Something about rotaxanes intrigues me. If you think about it, the fact that such massive molecules can come together to form ordered, interlocked units is an outright entropic miracle. The field of rotaxane synthesis is particularly suited to what I like to call “miracle reactions,” reactions with laughably simple procedures that give complicated molecules in disturbingly high yield. One such reaction can be found in this recent paper by Hirose et al. from Osaka University.
Their idea, stylized in the picture, was to first connect the center of a dumbbell to a ring, then use nucleophilic attack (specifically, aminolysis) by the other half of the dumbbell to form the final rotaxane. Hiratani did something similar to this back in 2002.
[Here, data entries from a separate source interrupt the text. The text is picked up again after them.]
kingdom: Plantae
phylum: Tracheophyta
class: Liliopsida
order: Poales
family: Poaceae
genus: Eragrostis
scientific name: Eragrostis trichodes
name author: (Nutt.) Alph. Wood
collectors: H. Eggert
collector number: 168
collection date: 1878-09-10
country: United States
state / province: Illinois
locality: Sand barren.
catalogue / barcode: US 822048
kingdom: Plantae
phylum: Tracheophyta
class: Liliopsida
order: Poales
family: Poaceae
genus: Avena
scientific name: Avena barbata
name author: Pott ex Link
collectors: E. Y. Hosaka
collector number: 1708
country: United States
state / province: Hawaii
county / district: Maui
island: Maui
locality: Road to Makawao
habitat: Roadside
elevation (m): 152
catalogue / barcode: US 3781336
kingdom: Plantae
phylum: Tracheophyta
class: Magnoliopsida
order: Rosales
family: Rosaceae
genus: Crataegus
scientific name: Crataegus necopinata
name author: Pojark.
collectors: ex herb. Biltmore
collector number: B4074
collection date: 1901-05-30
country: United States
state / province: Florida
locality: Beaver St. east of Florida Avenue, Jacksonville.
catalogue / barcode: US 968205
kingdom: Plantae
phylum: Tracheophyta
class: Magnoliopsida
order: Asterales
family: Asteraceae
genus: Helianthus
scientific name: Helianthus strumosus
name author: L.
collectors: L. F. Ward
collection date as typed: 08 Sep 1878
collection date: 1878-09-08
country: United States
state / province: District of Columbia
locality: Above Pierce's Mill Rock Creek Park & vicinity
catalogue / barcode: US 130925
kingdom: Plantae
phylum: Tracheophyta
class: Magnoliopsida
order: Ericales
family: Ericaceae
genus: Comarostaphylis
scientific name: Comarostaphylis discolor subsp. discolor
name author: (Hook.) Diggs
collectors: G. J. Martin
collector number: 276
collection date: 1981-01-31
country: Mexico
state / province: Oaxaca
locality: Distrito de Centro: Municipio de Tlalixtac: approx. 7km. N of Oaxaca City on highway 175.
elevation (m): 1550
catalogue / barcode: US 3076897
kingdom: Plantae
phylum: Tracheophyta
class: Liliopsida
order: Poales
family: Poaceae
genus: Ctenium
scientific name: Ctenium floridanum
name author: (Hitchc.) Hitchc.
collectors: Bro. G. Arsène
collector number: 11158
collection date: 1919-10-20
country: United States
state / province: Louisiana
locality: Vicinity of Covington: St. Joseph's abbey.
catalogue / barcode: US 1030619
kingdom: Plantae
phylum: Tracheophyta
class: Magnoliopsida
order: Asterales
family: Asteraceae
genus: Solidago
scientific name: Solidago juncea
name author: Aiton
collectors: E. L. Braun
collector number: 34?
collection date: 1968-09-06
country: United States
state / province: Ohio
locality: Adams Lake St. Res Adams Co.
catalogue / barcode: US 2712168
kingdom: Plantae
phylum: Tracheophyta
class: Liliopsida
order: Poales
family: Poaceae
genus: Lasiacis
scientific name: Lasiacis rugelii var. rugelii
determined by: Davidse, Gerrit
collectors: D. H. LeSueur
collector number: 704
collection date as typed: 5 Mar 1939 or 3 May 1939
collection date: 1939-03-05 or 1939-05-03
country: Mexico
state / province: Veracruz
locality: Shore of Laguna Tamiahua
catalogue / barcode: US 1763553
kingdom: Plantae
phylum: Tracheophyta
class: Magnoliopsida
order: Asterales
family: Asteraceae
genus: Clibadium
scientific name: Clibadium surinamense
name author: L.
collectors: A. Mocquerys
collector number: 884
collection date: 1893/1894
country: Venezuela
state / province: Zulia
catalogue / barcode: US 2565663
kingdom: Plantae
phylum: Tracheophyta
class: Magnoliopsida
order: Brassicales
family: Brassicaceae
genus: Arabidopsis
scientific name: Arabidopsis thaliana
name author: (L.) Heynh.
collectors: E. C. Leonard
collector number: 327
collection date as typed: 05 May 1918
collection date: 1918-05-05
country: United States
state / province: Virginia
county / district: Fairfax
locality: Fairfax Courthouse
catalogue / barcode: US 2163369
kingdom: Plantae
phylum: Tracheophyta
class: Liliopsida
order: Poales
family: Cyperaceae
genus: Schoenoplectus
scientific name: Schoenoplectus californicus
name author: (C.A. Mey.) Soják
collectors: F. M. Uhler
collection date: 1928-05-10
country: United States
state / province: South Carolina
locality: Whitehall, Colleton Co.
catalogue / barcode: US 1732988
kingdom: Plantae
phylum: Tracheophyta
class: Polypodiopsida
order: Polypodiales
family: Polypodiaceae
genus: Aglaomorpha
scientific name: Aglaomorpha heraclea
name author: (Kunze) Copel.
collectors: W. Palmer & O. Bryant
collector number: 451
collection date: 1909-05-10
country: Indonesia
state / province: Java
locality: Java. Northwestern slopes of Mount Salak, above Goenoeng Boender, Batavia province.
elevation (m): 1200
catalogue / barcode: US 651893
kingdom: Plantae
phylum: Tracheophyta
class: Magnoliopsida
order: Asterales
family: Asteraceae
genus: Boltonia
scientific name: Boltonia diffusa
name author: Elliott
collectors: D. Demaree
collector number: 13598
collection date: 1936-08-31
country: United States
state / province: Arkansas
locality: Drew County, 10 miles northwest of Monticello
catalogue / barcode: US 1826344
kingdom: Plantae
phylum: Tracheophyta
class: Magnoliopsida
The ring is a phenolic crown ether with side groups attached. Why the phenol? Because the first step is an esterification involving the phenolic OH (which points inside the ring) and the half axle, a benzoyl chloride. The resulting “half-rotaxane” is just a benzene-stoppered ester of the crown ether. To form the final rotaxane, an amine with a bulky group attached is added to the half-rotaxane. Nitrogen attacks the carbonyl carbon of the ester group, and voila! The axle becomes an amide and the ring reverts back to a phenolic crown ether. Miraculously, this reaction requires no heat or special treatment of any kind aside from column chromatography. Put the stuff together, stir, wait three days, evaporate the solvent, and voila! Rotaxane city.